#### [JOB ITEM]
Can you copy every line of the records below word for word, leaving out the pictures?

#### [Records contained in a dataset]

-=-=-

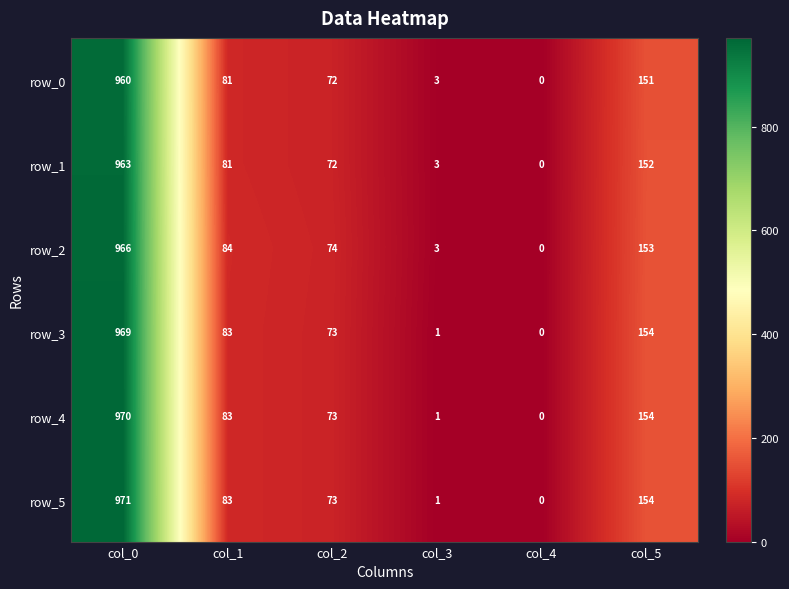

At which label is row_4 closest to 485?

col_5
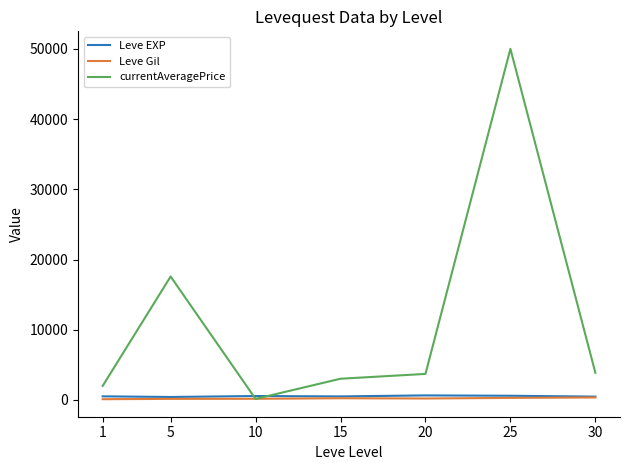

At which category is the sum across all series the highest?

25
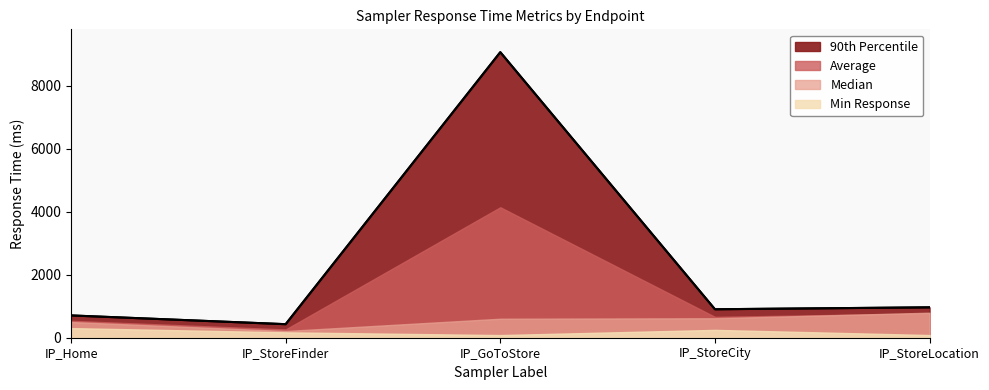

What is the minimum value shown in the chart?

84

-=-=-

#### [EXERCISE RESULT]
At which label is row_4 closest to 485?

col_5

At which category is the sum across all series the highest?

25

What is the minimum value shown in the chart?

84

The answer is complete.